Professional Organizations

There are no organizations strictly devoted to the archaeological study of children and childhood, but there are several organizations where archaeologists are part of an interdisciplinary community studying children in the past, or in anthropology more generally. Some of these organizations sponsor newsletters or journals (see Journals) and host conferences. The American Anthropological Association has an interest group (ACYIG) that includes members from all four fields of anthropology: archaeology, cultural anthropology, linguistics, and physical anthropology. The Children’s Society and the Society for the Study of Childhood in the Past are both based in the United Kingdom, and while both have interdisciplinary memberships, the former is focused more on historians working with the documentary record and the latter emphasizes archaeological studies of children in the past. The Society for the History of Childhood and Youth is an international organization that includes archaeologists among its members.

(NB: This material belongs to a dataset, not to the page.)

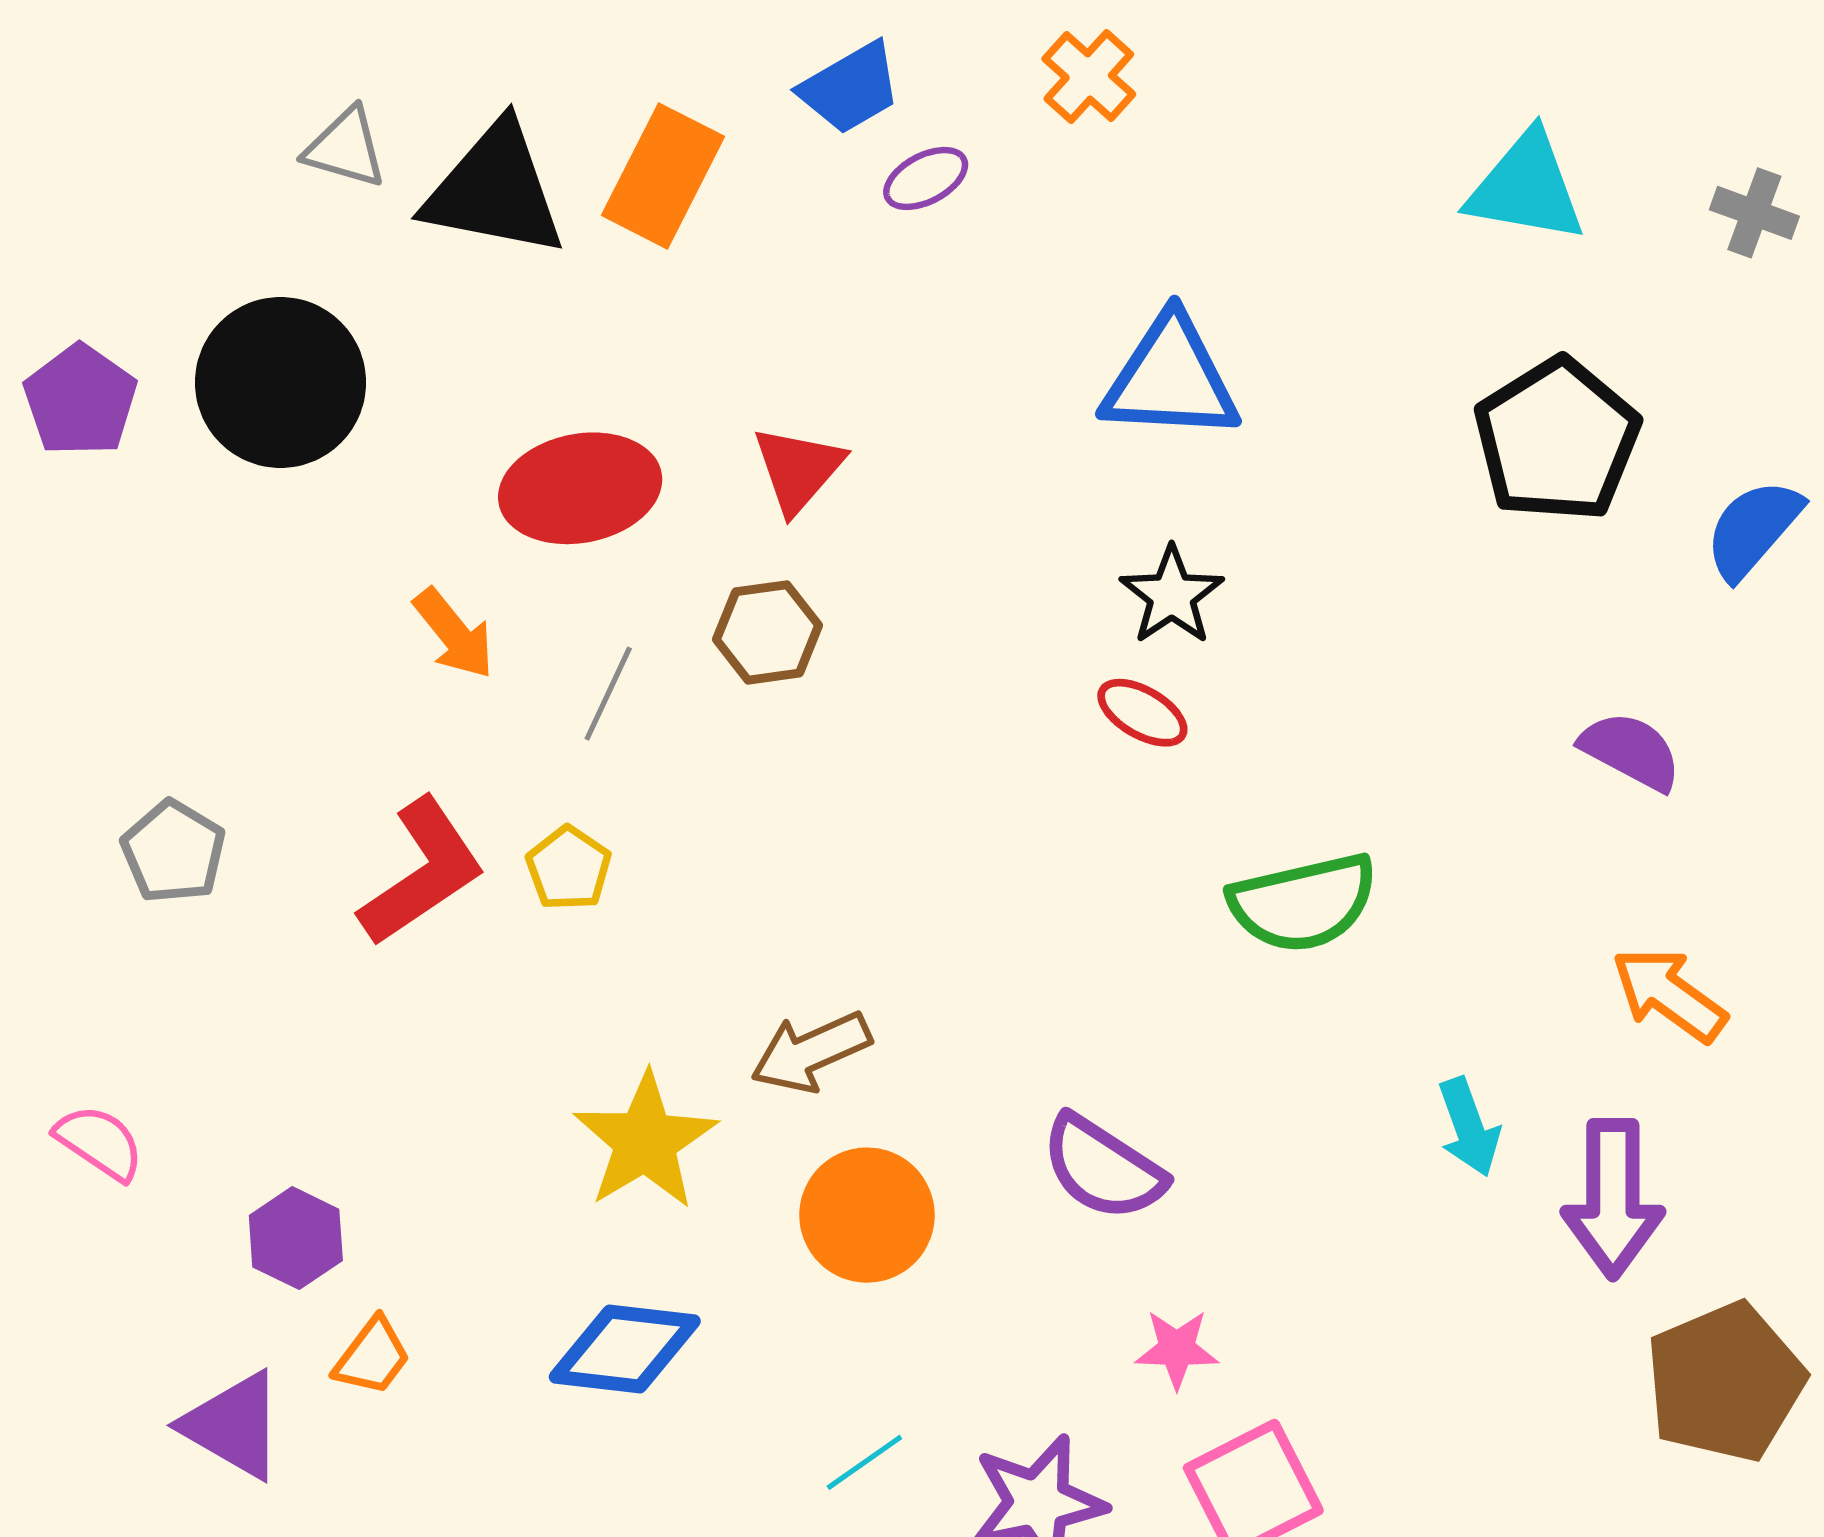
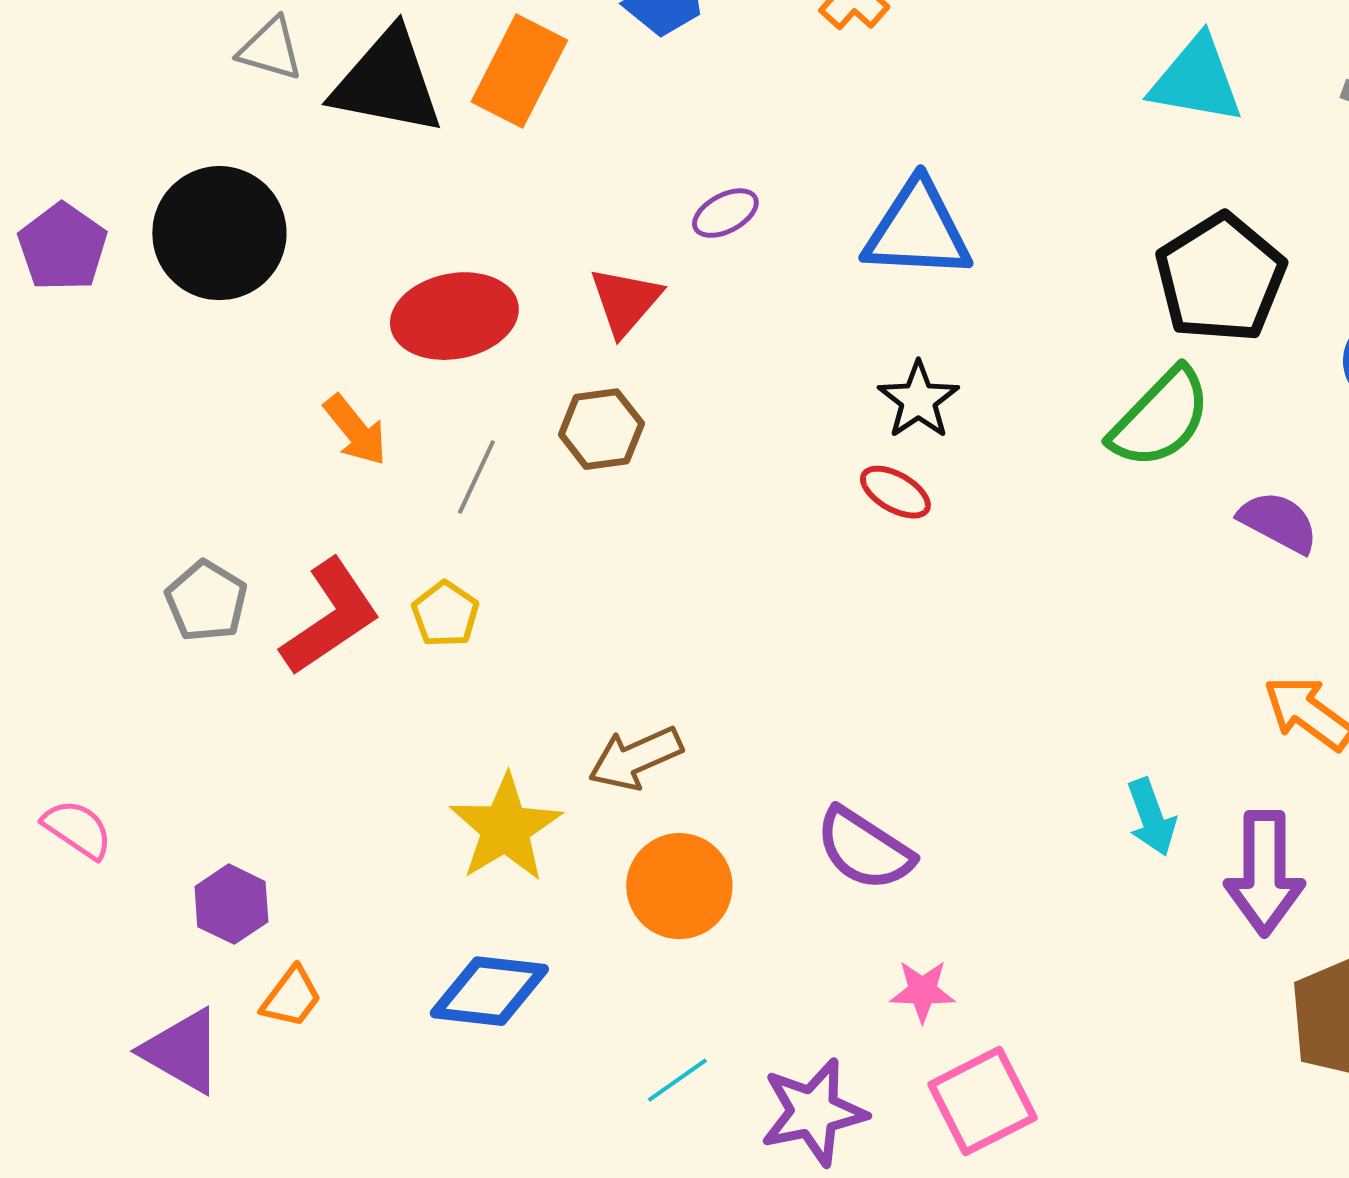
purple ellipse: (926, 178) -> (725, 213), moved
gray pentagon: (173, 852) -> (206, 601), moved
green semicircle: (1303, 903) -> (1160, 418), moved, turned -33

  • Anthropology of Children and Youth Interest Group (ACYIG) of the American Anthropological Association.

    ACYIG formed in 2007 and today has more than 1,000 members from over ten countries and all four traditional subfields of anthropology, including archaeology. The group sponsors an annual conference, has an active website and blog, and a newsletter called Neos.

  • The Children’s Society UK.

    This organization began in 2015 as an organization devoted to childhood in the more recent past. Established by historians and emphasizing historical research, this group welcomes archaeologists and researchers studying children’s material culture. The group’s first conference was held in 2016 and they have a very active social media presence.

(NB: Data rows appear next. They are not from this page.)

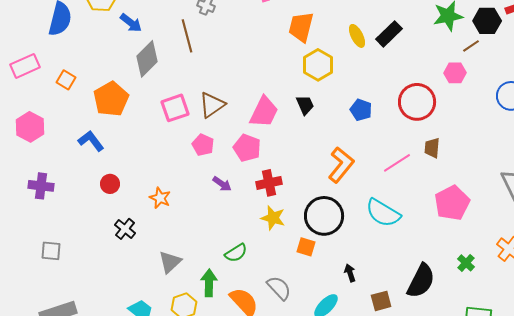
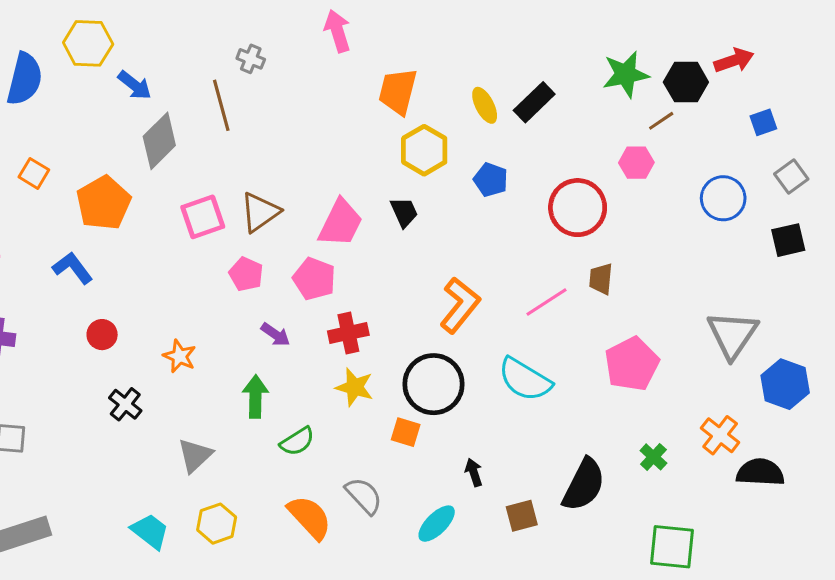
blue pentagon: (361, 110) -> (491, 180), moved
green arrow: (209, 283) -> (255, 397), moved

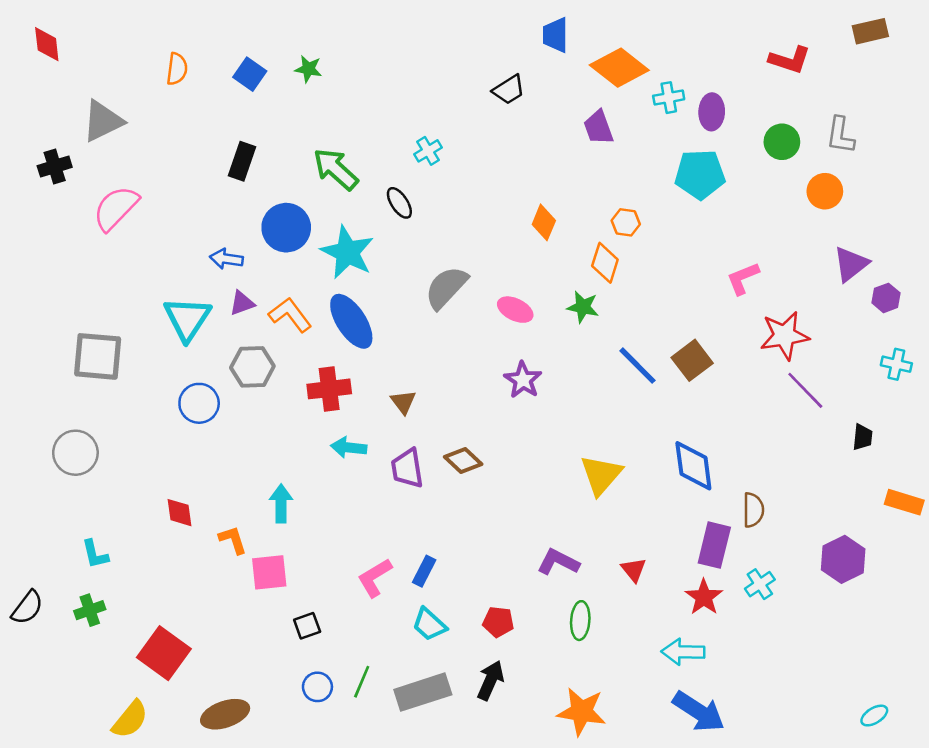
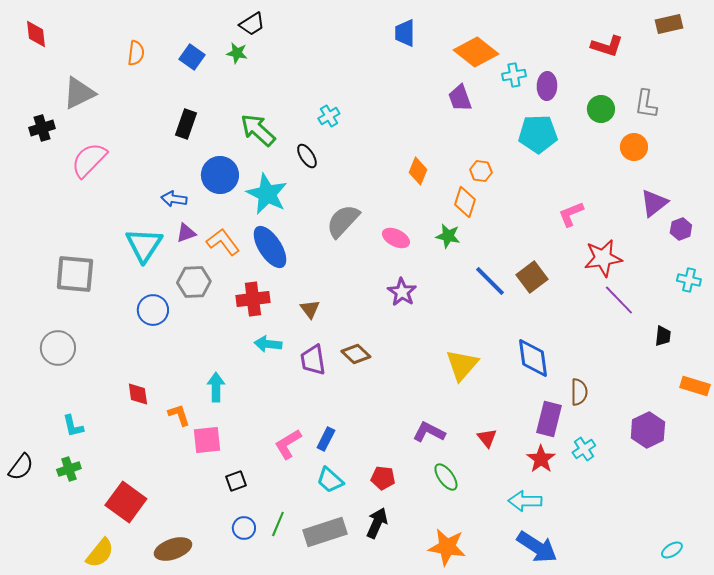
blue trapezoid: (556, 35) -> (405, 33), moved
black trapezoid: (509, 90) -> (252, 24), moved
green ellipse: (580, 621) -> (446, 477), turned -40

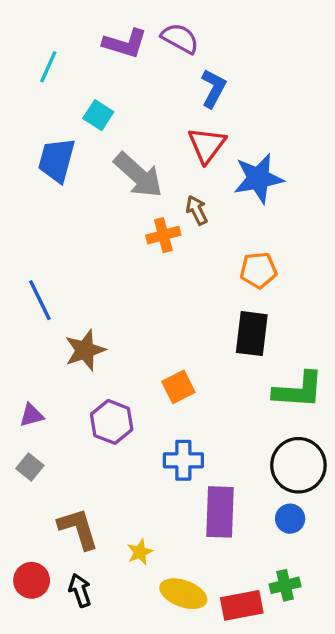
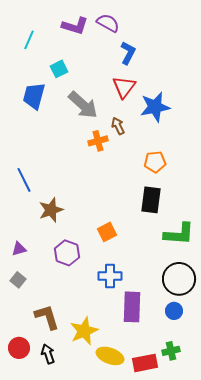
cyan square: (98, 115) -> (59, 69), turned 30
yellow star: (140, 552) -> (84, 331), size x1.8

  • Society for the History of Childhood and Youth (SHCY).

    SHCY was founded in 2001 to promote the history of childhood and youth, and provides venues for interdisciplinary scholarship and communication. The organization holds a biannual meeting, sponsors a peer-reviewed journal, and operates H-Childhood.

  • The Society for the Study of Childhood in the Past (SSCIP).

    The SSCIP is the most archaeology-focused organization of all the interdisciplinary groups devoted to the study of children and childhood. The group sponsors an annual international conference each autumn, a spring conference in the United Kingdom, and a peer-reviewed journal.